At BeBanjo we run the test suite of our applications in a custom installation of Vexor CI a cloud continuous integration server using two bare metal servers. And in this post I’ll try to explain how we speed up a little bit our test suite for our more pushed application.
Before the change the build spent around 10 minutes to complete, we parallelize the build process on 8 jobs than can be run in parallel, we execute 4 jobs per server. So the total time is the one from the less performance job.
But the time running the specs is only around 8:30 so we start reducing the number of jobs that conform the build to 6 jobs only increasing the total time on 1 minute (doing some sums and subtractions) and leaving 2 jobs for other pushes of this application or to run other applications’ build.

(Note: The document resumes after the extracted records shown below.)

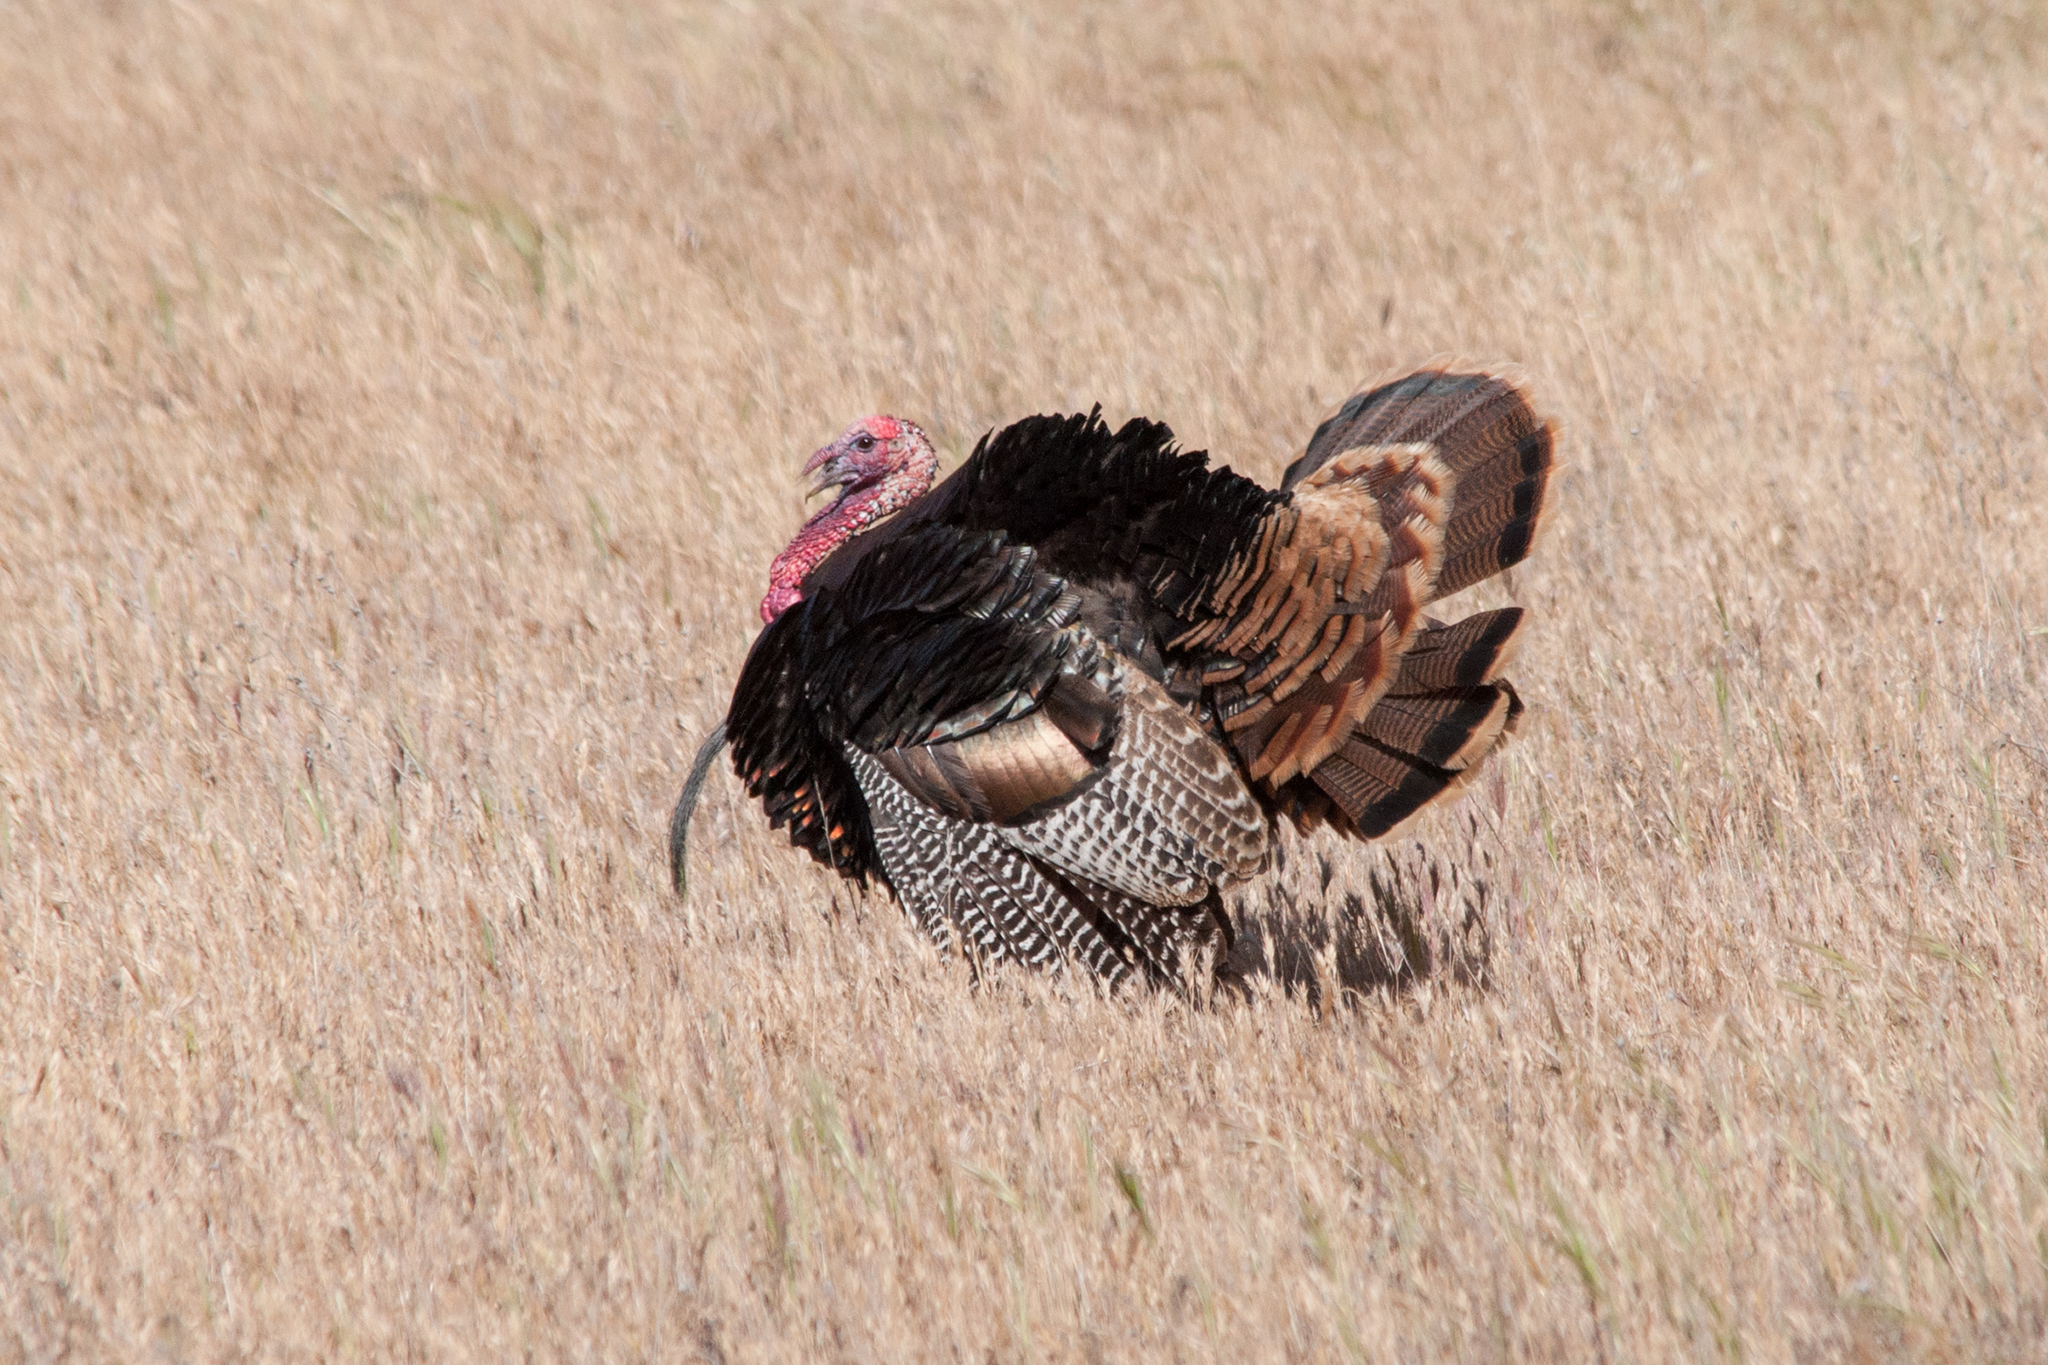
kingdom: Animalia
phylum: Chordata
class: Aves
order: Galliformes
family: Phasianidae
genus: Meleagris
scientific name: Meleagris gallopavo
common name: Wild turkey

Later to detect what were the less performance specs we activated the profile capibilities on our rspec configuration
# spec/spec_helper.rb
RSpec.configure do |config|
config.profile_examples = 20 if ENV['CI']
end
With that we detected that the specs that need sphinx to pass were spending more time than expected, so we change some specs that didn’t need that dependency to be there and for the rest we decide to always start sphinx for the suite when running on our CI server. Reviewing the thinking sphinx code there are some sleep statements when starting and stoping the sphinx daemon that introduce a penalty when running the whole suite.
# spec/support/sphinx.rb
RSpec.configure do |config|
# On CI we start sphinx only once
if ENV['CI']
config.before(:suite) { ThinkingSphinx::Test.start }
config.after(:suite) { ThinkingSphinx::Test.stop }
else
config.before { ThinkingSphinx::Test.start if example.metadata[:sphinx] }
config.after { ThinkingSphinx::Test.stop if example.metadata[:sphinx] }
end
end
Later we checked that some specs that ensure the correct behaviour of some custom paperclip extensions spent a lot of time because we test a lot of combinations. The time spent in these specs are mostly related with the commands paperclip execute to generate the thumbnails like the convert and identify command executed through the cocaine gem. To avoid that commands, because we’re not testing those we decided to swap the cocaine command line class to use a custom class that don’t do anything against the file system, for this we used the stub_const
# spec/support/paperclip.rb
require 'fileutils'
module LightCocaine
class CommandLine < Cocaine::CommandLine
# See Paperclip::Thumbnail to now the parameters send to cocaine
def run
if command =~ /^convert/
FileUtils.cp(@options[:source].gsub(/\[0\]\Z/, ''), @options[:dest])
elsif command =~ /^identify/
"400x400"
else
super
end
end
end
end
RSpec.configure do |config|
config.before do
if example.metadata[:stub_cocaine]
stub_const 'Cocaine::CommandLine', LightCocaine::CommandLine
end
end
end
So finally we run our test suite in aroung 7:30 minutes so we improved around a 25% of time (10 to 7.5 minutes) and 25% of server resources (8 to 6 jobs).